If you’ve made any resolutions, you could ask yourself…
Not just ‘what I want’ but ‘why I want it?’
What meaning does this bring to me?
What do I imagine will change about me or my relationships or my world?
How do I feel about these fantasies now - do I want to aspire to that or something else?
I love all of this Emma. And one of my favourite phrases/concepts is to “shine the light on the normalising gaze” which you just did so eloquently. Forging new pathways, be it in our work, our beliefs, our relationships or our neural pathways (to name a few) is invigorating and fresh air.

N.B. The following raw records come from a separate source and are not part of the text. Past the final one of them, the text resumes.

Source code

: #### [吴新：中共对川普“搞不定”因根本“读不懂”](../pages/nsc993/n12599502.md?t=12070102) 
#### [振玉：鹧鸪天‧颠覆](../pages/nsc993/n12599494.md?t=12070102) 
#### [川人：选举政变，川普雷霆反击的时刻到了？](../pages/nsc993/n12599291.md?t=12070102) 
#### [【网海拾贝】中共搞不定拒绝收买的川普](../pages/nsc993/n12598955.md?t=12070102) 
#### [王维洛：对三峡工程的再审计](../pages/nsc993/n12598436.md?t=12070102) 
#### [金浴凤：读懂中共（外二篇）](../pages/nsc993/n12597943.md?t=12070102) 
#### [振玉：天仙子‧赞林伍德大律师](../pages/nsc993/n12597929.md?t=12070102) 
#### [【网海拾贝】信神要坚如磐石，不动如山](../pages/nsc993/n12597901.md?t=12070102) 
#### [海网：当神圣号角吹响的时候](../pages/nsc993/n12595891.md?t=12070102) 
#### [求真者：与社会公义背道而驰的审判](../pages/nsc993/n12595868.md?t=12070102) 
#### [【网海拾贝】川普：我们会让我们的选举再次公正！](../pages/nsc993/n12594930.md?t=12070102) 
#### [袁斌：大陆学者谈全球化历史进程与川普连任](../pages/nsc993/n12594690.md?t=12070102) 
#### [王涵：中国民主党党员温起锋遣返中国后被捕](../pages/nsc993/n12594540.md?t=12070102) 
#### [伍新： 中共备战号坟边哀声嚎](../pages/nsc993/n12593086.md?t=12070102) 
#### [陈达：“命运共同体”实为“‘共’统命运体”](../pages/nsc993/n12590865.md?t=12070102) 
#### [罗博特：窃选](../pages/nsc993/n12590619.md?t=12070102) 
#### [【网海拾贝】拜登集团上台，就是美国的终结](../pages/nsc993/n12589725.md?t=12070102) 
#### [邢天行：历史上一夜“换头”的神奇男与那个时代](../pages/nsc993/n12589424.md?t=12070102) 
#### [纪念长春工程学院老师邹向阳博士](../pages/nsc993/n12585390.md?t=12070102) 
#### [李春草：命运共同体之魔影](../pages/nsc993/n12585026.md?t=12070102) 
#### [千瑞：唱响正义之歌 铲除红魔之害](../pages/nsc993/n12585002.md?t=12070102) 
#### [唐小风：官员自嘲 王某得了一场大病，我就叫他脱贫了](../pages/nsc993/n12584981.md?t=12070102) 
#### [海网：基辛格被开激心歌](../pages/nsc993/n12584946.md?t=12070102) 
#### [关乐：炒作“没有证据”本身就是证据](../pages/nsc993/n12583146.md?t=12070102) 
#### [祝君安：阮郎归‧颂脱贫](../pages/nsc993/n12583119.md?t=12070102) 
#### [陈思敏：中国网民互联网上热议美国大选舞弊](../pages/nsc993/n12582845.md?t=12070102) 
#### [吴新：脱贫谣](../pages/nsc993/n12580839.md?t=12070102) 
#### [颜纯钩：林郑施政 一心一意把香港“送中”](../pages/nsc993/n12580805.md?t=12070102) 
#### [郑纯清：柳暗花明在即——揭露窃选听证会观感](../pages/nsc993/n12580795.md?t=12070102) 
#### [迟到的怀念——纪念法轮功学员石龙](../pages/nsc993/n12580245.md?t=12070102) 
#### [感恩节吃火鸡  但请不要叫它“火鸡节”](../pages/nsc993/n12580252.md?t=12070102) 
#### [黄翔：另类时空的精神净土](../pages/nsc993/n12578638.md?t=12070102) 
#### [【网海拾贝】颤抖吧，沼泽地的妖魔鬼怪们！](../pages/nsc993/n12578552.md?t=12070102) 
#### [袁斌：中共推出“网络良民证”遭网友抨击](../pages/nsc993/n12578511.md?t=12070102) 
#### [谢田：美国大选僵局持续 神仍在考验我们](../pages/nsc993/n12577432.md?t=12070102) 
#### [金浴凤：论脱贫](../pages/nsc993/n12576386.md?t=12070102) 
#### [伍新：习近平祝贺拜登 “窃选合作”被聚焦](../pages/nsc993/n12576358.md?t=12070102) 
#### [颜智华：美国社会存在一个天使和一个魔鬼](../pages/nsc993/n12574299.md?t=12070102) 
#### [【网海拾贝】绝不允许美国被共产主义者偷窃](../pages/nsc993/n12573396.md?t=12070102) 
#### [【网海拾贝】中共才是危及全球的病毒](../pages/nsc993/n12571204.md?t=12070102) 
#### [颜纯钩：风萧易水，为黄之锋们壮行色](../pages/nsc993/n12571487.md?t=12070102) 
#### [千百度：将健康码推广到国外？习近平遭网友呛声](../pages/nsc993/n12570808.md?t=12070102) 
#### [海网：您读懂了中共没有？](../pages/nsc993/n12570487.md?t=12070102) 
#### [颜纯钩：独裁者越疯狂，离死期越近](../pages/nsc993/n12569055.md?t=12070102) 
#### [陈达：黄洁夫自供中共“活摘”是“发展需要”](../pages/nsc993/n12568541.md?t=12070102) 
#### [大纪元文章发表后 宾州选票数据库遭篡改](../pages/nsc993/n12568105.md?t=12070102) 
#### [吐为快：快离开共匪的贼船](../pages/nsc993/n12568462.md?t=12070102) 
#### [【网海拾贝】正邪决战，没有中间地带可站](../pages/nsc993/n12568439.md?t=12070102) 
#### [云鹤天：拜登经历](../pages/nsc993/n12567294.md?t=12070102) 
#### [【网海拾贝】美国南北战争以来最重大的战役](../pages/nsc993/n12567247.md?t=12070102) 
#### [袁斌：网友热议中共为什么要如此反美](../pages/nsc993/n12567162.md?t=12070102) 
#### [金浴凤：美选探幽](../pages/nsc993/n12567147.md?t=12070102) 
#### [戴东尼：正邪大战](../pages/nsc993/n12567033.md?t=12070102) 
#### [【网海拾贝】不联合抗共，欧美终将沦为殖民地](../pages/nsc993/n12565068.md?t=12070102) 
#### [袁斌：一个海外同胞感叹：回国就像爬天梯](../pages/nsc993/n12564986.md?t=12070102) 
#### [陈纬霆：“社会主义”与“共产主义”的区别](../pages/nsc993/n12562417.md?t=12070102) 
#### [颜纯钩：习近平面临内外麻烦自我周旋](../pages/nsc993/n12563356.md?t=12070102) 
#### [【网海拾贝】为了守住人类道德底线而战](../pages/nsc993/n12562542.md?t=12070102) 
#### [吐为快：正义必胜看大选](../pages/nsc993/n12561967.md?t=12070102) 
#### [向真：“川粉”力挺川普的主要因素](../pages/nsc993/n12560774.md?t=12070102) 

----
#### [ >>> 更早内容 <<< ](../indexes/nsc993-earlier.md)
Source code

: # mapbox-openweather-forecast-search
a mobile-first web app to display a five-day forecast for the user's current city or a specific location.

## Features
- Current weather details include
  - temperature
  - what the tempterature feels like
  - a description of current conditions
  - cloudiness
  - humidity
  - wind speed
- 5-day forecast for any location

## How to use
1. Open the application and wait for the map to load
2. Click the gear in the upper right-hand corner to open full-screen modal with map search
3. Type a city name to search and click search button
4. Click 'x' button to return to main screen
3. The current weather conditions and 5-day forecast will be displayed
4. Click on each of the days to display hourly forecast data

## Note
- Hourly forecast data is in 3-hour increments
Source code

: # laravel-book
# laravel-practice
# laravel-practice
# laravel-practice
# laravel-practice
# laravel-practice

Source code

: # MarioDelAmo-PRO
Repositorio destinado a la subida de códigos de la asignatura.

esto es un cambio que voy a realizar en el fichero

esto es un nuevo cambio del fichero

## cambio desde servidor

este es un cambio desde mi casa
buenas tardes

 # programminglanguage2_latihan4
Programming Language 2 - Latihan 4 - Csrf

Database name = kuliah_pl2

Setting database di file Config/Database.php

I’m also just super bored with the repetitive and predictable patterns - looking for new ones 😉
I like the idea of tracking back and thinking about the *why* I want to change a particular thing. I’ve never been able to set resolutions tbh as they’ve always felt inherently dishonest to me - perhaps an unconscious recognition that change doesn’t happen in moments, it’s continually evolving - but also the idea of deciding on one fixed thing makes my head spin... I also wonder whether our fixation on New Years Resolutions comes from a place where we’re starved for ritual in western capitalist democracies. I started thinking about this when R and I got married last year - I couldn’t figure out why I wanted to do it after twenty years, and settled on the idea that at least partly I wanted the ritual - to mark and celebrate what has been, and a chance to commit to our future together. So many rituals that mark what it means to be human have been squeezed out of modern, western life and replaced by consumerism and materialism. Maybe this fixation on the turn of the year comes from a place where we crave the opportunity to collectively reflect and perhaps even connect over those reflections.